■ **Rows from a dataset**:
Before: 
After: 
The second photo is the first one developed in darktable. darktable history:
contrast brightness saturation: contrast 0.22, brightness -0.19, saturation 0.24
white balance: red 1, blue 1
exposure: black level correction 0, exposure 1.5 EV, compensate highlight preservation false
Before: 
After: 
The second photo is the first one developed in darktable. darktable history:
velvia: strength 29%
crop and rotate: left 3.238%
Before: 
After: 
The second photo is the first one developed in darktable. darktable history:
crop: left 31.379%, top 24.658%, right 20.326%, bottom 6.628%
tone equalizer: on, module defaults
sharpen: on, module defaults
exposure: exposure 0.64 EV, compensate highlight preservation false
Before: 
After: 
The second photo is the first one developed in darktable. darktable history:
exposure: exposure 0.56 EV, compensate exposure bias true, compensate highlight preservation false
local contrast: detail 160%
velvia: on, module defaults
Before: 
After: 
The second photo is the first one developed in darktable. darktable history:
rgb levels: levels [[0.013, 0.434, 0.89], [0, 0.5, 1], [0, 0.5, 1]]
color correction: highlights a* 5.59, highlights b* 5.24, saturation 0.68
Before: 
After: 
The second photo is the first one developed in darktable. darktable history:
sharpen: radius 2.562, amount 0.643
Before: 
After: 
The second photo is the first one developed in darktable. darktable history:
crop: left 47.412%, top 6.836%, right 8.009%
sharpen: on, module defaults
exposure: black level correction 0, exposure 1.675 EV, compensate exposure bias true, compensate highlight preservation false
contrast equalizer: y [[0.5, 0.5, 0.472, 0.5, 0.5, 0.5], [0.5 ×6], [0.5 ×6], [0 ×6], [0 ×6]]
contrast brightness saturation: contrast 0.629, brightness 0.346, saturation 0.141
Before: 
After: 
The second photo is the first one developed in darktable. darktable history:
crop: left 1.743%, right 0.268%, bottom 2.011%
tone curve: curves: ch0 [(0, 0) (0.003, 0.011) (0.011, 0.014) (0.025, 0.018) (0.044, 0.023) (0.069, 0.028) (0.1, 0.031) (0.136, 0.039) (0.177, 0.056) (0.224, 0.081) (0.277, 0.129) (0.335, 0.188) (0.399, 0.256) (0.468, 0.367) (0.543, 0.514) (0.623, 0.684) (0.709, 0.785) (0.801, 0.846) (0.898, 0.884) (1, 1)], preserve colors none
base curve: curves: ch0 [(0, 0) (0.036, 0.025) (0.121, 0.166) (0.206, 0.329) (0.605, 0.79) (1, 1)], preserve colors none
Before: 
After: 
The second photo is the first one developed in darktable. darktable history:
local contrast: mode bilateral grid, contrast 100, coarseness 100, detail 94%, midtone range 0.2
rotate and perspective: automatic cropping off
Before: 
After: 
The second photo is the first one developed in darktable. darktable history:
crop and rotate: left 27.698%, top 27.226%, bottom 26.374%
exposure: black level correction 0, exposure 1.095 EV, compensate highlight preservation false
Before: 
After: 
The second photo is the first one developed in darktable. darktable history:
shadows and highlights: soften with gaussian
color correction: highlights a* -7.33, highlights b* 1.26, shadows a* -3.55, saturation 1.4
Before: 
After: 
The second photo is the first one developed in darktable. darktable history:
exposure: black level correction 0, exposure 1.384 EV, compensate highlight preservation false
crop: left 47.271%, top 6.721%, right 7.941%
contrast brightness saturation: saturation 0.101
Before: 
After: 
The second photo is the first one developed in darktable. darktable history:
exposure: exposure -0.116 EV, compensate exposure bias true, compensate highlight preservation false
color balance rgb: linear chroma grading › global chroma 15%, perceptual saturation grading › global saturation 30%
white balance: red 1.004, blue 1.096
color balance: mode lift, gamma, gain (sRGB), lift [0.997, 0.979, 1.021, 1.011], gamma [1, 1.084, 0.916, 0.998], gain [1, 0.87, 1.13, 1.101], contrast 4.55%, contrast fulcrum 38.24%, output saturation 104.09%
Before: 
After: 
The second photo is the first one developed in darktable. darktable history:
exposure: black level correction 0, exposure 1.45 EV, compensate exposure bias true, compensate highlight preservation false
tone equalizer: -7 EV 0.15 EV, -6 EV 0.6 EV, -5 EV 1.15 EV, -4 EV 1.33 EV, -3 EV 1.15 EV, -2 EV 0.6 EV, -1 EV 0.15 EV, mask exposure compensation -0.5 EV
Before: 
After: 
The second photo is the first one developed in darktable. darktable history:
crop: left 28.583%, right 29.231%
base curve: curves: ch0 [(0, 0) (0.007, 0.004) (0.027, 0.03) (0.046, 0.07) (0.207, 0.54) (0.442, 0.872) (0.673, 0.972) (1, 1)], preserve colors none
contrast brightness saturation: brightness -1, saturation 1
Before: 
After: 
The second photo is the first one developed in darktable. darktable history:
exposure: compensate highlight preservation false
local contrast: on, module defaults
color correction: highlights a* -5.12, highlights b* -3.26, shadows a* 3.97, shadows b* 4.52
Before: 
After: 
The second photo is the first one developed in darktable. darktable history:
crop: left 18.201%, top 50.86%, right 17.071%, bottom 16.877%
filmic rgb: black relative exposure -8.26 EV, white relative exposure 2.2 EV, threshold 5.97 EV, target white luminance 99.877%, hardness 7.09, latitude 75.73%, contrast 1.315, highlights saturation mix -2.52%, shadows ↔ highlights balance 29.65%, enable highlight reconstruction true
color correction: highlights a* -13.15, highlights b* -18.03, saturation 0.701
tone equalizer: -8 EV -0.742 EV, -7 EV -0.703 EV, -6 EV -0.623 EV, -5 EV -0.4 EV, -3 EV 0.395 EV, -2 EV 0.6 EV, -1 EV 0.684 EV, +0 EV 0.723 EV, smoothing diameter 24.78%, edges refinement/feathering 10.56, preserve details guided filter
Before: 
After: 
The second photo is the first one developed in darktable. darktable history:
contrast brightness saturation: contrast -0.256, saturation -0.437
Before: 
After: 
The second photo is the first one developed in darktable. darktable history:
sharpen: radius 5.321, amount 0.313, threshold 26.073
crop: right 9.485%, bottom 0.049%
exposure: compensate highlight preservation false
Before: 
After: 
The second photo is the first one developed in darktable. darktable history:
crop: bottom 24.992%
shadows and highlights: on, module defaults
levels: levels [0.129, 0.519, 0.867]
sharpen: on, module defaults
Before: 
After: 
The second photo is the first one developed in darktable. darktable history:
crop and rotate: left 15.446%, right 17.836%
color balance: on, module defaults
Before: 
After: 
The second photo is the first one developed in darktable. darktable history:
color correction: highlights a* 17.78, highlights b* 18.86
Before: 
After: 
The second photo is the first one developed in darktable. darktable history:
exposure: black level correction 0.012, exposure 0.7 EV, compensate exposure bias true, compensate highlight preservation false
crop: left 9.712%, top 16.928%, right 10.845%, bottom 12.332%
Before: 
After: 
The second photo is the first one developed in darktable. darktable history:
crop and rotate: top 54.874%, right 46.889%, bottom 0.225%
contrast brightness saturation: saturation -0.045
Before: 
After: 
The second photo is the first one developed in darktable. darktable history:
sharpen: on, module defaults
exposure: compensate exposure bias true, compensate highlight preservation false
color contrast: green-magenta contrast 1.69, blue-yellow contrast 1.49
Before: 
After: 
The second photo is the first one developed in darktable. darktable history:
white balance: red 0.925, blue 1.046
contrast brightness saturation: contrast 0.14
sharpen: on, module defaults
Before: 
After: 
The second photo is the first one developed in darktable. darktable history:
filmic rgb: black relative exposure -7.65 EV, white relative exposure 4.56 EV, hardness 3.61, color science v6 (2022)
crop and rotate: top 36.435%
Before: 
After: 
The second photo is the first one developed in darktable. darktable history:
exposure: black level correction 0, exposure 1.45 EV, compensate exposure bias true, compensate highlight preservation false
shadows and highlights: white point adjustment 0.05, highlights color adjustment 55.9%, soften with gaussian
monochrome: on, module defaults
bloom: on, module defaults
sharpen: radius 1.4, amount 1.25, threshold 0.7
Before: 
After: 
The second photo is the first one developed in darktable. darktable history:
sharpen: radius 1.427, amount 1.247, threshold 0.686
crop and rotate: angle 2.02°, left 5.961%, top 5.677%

■ **Requirements**: Output as a numbered list, skipping blank lines, every line from the start of the entries through the line that contains "exposure: exposure 0.64", with both ends included.

■ **Exercise answer**:
1. Before: 
2. After: 
3. The second photo is the first one developed in darktable. darktable history:
4. contrast brightness saturation: contrast 0.22, brightness -0.19, saturation 0.24
5. white balance: red 1, blue 1
6. exposure: black level correction 0, exposure 1.5 EV, compensate highlight preservation false
7. Before: 
8. After: 
9. The second photo is the first one developed in darktable. darktable history:
10. velvia: strength 29%
11. crop and rotate: left 3.238%
12. Before: 
13. After: 
14. The second photo is the first one developed in darktable. darktable history:
15. crop: left 31.379%, top 24.658%, right 20.326%, bottom 6.628%
16. tone equalizer: on, module defaults
17. sharpen: on, module defaults
18. exposure: exposure 0.64 EV, compensate highlight preservation false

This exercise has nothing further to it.